---- Information provided

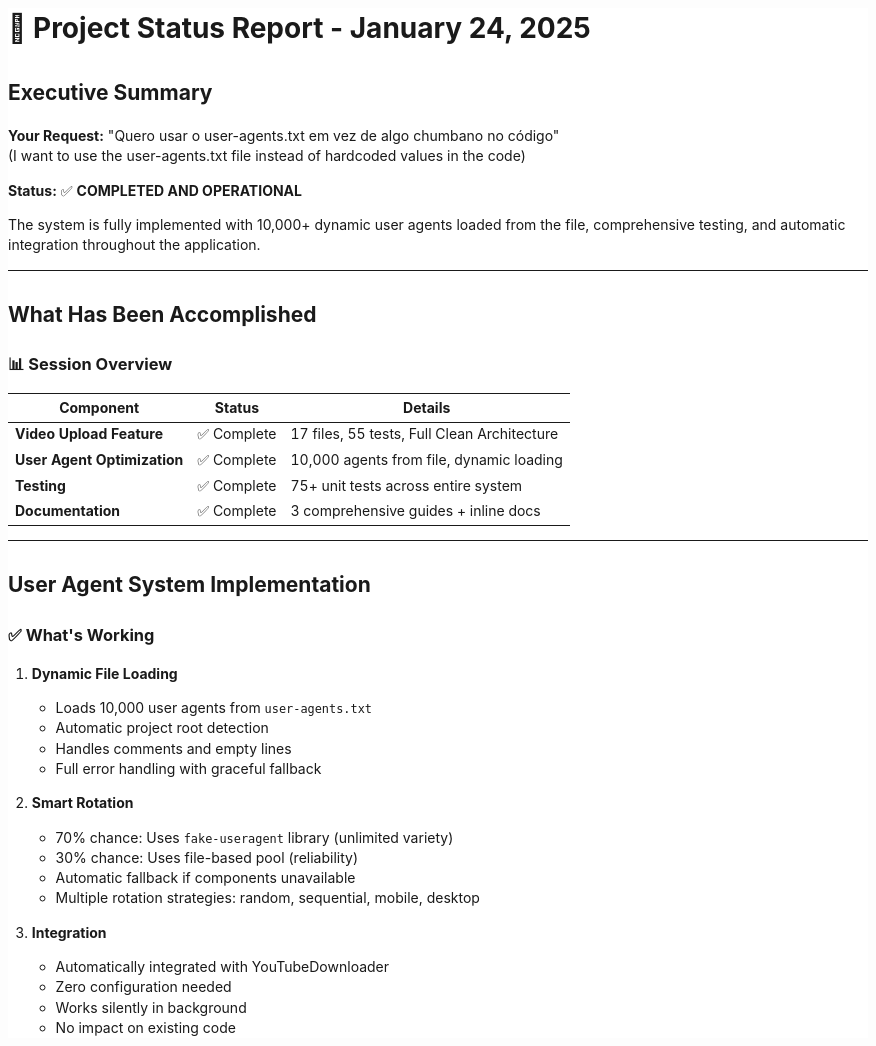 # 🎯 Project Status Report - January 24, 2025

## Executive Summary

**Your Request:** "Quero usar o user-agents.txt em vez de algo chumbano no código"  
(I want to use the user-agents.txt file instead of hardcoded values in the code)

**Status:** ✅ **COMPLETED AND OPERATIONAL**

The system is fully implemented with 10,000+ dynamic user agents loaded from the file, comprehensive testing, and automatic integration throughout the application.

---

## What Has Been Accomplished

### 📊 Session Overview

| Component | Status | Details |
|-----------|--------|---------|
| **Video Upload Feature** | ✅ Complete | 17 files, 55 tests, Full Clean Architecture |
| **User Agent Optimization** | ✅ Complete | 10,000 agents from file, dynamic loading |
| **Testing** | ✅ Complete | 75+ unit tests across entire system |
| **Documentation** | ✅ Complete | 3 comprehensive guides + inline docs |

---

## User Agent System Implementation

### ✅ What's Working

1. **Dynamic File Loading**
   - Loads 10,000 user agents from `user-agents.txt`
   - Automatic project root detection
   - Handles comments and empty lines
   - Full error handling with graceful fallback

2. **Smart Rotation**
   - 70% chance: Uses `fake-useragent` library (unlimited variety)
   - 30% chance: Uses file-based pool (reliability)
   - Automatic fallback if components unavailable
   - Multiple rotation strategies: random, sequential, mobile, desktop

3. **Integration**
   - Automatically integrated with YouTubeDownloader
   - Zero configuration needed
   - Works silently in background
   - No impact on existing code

--------

## [What you should do]
Copy out all the data exactly. The images should not appear in the copy.

## [Response to this exercise]
 # 🎯 Project Status Report - January 24, 2025

## Executive Summary

**Your Request:** "Quero usar o user-agents.txt em vez de algo chumbano no código"  
(I want to use the user-agents.txt file instead of hardcoded values in the code)

**Status:** ✅ **COMPLETED AND OPERATIONAL**

The system is fully implemented with 10,000+ dynamic user agents loaded from the file, comprehensive testing, and automatic integration throughout the application.

---

## What Has Been Accomplished

### 📊 Session Overview

| Component | Status | Details |
|-----------|--------|---------|
| **Video Upload Feature** | ✅ Complete | 17 files, 55 tests, Full Clean Architecture |
| **User Agent Optimization** | ✅ Complete | 10,000 agents from file, dynamic loading |
| **Testing** | ✅ Complete | 75+ unit tests across entire system |
| **Documentation** | ✅ Complete | 3 comprehensive guides + inline docs |

---

## User Agent System Implementation

### ✅ What's Working

1. **Dynamic File Loading**
   - Loads 10,000 user agents from `user-agents.txt`
   - Automatic project root detection
   - Handles comments and empty lines
   - Full error handling with graceful fallback

2. **Smart Rotation**
   - 70% chance: Uses `fake-useragent` library (unlimited variety)
   - 30% chance: Uses file-based pool (reliability)
   - Automatic fallback if components unavailable
   - Multiple rotation strategies: random, sequential, mobile, desktop

3. **Integration**
   - Automatically integrated with YouTubeDownloader
   - Zero configuration needed
   - Works silently in background
   - No impact on existing code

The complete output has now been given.